WORK ITEM:
Please write out the data below character for character, leaving the pictures out.

THE DATA:
▬▬▬▬▬▬▬▬▬▬

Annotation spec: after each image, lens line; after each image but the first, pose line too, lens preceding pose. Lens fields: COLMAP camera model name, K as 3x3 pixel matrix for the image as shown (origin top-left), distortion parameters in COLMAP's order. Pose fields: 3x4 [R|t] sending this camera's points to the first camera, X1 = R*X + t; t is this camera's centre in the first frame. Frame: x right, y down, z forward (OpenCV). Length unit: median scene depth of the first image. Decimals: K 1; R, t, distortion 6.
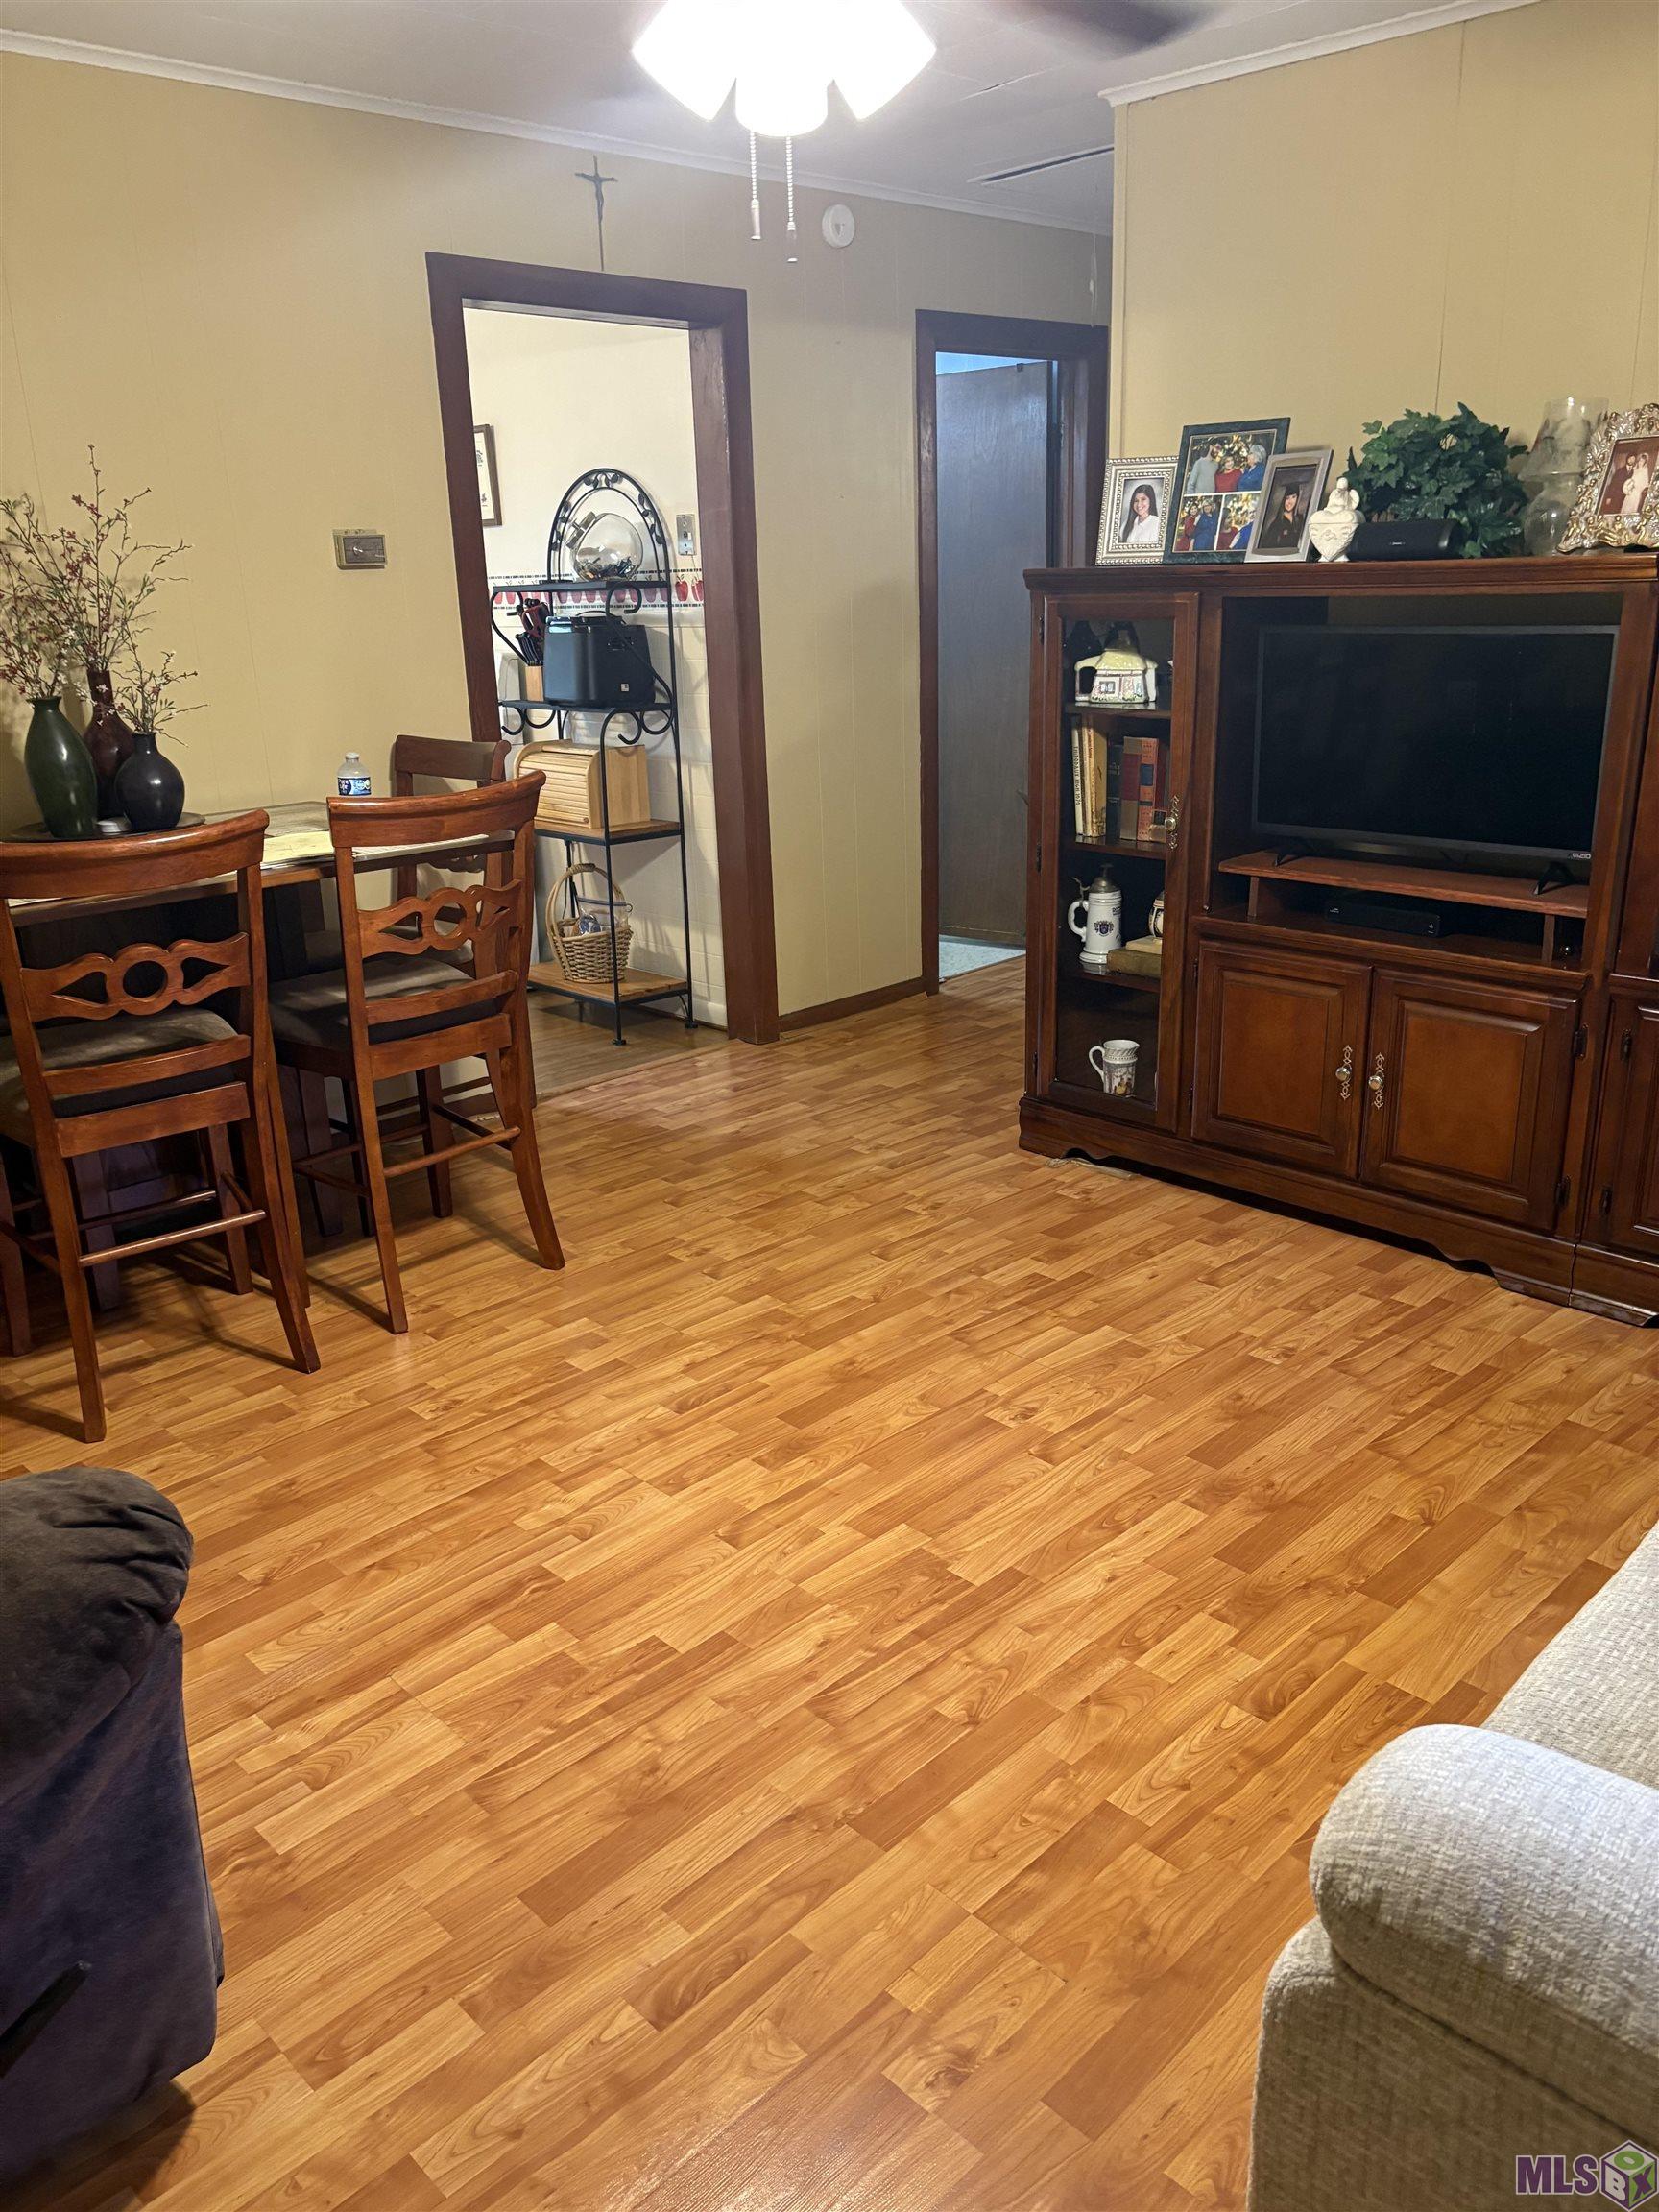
lens RADIAL K [[1675.4, 0, 825.9], [0, 1675.4, 1108.5], [0, 0, 1]] dist [0.003424, 0.000435]
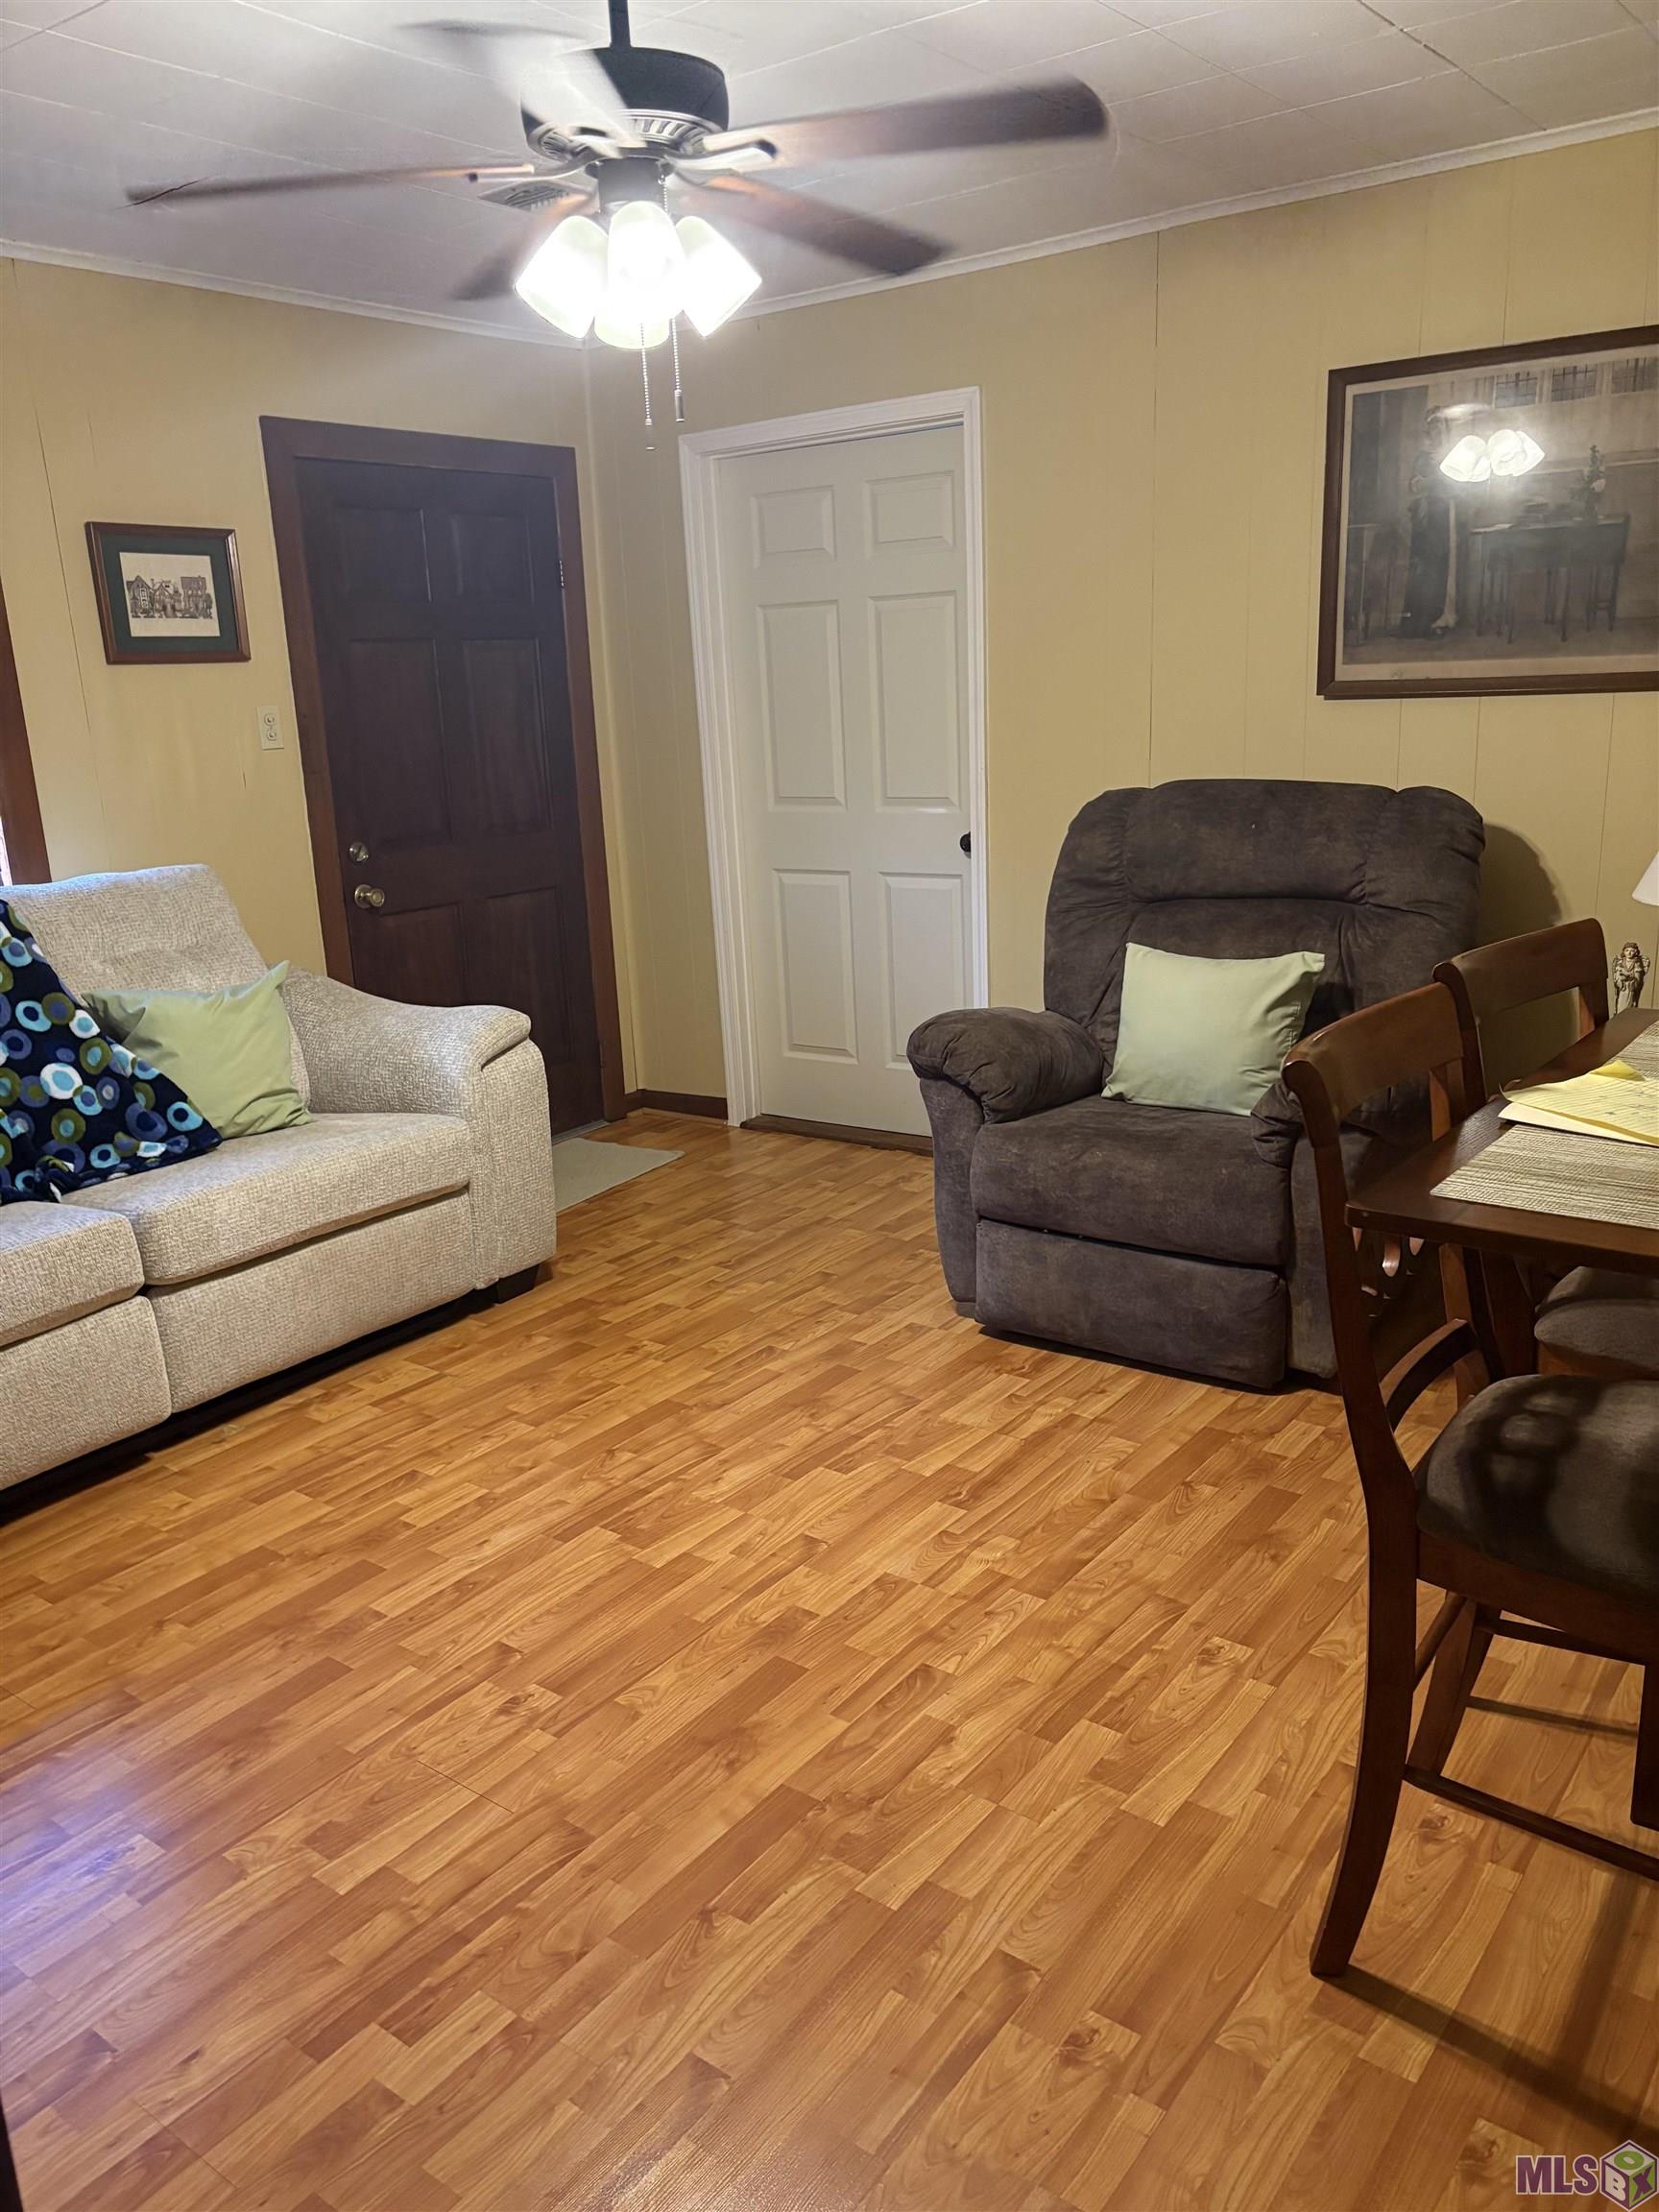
lens RADIAL K [[1675.4, 0, 830.8], [0, 1675.4, 1106.8], [0, 0, 1]] dist [0.003424, 0.000435]
pose [[-0.986633, 0.103868, -0.125567, 0.039136], [0.020699, 0.844181, 0.535658, -0.553213], [0.161639, 0.525899, -0.835047, 1.682425]]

▬▬▬▬▬▬▬▬▬▬

TASK RESPONSE:
Annotation spec: after each image, lens line; after each image but the first, pose line too, lens preceding pose. Lens fields: COLMAP camera model name, K as 3x3 pixel matrix for the image as shown (origin top-left), distortion parameters in COLMAP's order. Pose fields: 3x4 [R|t] sending this camera's points to the first camera, X1 = R*X + t; t is this camera's centre in the first frame. Frame: x right, y down, z forward (OpenCV). Length unit: median scene depth of the first image. Decimals: K 1; R, t, distortion 6.
lens RADIAL K [[1675.4, 0, 825.9], [0, 1675.4, 1108.5], [0, 0, 1]] dist [0.003424, 0.000435]
lens RADIAL K [[1675.4, 0, 830.8], [0, 1675.4, 1106.8], [0, 0, 1]] dist [0.003424, 0.000435]
pose [[-0.986633, 0.103868, -0.125567, 0.039136], [0.020699, 0.844181, 0.535658, -0.553213], [0.161639, 0.525899, -0.835047, 1.682425]]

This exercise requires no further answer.